→ Quoted passage

⁂

MEMS Journal -- The Largest MEMS Publication in the World

MEMS Investor Journal:  Your company raised $10 million in 2002 and had approximately 25 employees at that point. What progress has been made since then and what is the current status?

Dr. Ganapathi:  We have migrated our product to a fully flexible, plastics based thin film technology for manufacture of fingerprint sensors.  The uniqueness of this approach is that while we will still target mass markets such as cell phones and PCs, we have also opened up an enormous market opportunity to integrate the sensor into credit cards, smart cards and other identity and security cards.  The market for these products is just as big, if not bigger, than the cell phone market, and our combination of flexibility and low cost makes this an ideal application.  There is no other competitor that we know of that can incorporate a touch based fingerprint sensor into a card and still meet ISO requirements for card manufacturing.  Traditional silicon based solutions are too thick, too expensive, and will also break when the card is bent.

MEMS Investor Journal:  Have you shipped your product to customers?  Is your system currently installed in product applications?

Dr. Ganapathi:  Yes, we are currently in several pilot programs with both corporate and government customers for usage of the sensor in a smart card, or "badge" platform, both for physical access, as well as corporate network security applications.   These are high value contracts, and are being deployed because of the advantages of the smart card form factor, and its compatibility with existing card reader infrastructure around various government agencies and corporate networks.  Some of these applications include airport security, building access, employee tracking, and corporate network security. 

To our knowledge, we are the only company that can provide this solution in a reliable and cost effective manner for these applications.

MEMS Investor Journal:  Your biometric sensor is based on MEMS pressure sensors.  What are some alternative technological approaches and why is the MEMS approach better? 

Dr. Ganapathi:  Traditional fingerprint sensing technology is based on capacitance measurements.  There are two inherent disadvantages to this.  First, it requires CMOS for its implementation, which results in a very high cost due to the size of the chip to acquire a fingerprint.  Second, the image is in grayscale, which is strongly affected by the condition of the finger (wet, dry, oily, sweaty, etc.), and also requires considerable processing power and memory to process the fingerprint image and store it.

Our MEMS approach is much simpler: it uses pressure differences to distinguish between the ridge and the valley of a finger.  The resulting image is therefore much less sensitive to finger conditions, and the image is binary, which requires vastly lower processor requirements.  The second major advantage of this approach is that we can completely eliminate the need for CMOS transistors, which allows us to build the sensor on a PLASTIC substrate.  Plastic substrates can be processed in a roll to roll fashion, thus dramatically reducing the cost per square centimeter in manufacturing.  These substrates are extremely thin (<0.5mm), flexible, and reliable.

The combination of performance, thickness, flexibility and cost, and the added benefit of requiring very simple processors, allows us to integrate the entire authentication solution (image acquisition, processing, template generation and storage) into a credit card, smart card, or identity card, thus allowing full authentication within the card without changing the infrastructure requirements of the card readers.

MEMS Investor Journal:  Besides your own product, what are some of the competing products which have been commercialized and are currently implemented in real world applications?

⁂

→ Task requirements
In the fingerprint sensor interview, what does the MEMS approach use to tell the ridge of a finger from the valley?

[Stored data entries]
⁂

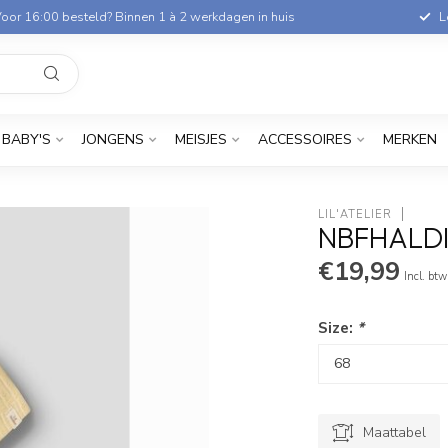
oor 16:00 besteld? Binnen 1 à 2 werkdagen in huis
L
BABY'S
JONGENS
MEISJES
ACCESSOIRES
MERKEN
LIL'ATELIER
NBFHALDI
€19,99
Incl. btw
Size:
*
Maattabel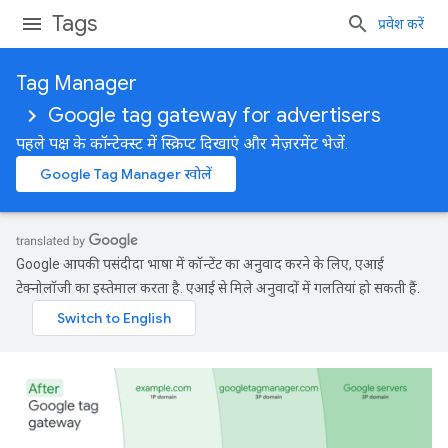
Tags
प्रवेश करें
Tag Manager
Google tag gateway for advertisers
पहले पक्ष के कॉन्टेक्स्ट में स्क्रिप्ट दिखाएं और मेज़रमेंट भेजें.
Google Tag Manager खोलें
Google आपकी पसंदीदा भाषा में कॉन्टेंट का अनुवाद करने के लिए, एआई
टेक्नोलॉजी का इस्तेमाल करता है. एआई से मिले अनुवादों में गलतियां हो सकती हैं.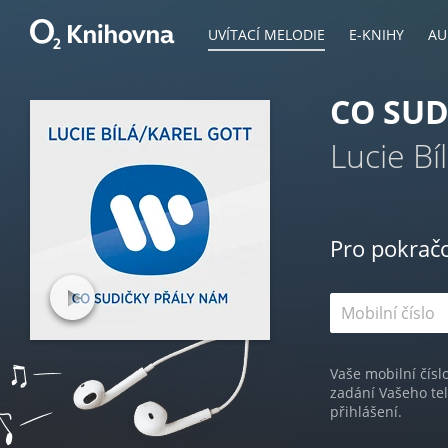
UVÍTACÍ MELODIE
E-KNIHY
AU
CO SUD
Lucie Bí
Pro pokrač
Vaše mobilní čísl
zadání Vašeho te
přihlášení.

⁂

→ Your solution
It uses pressure differences.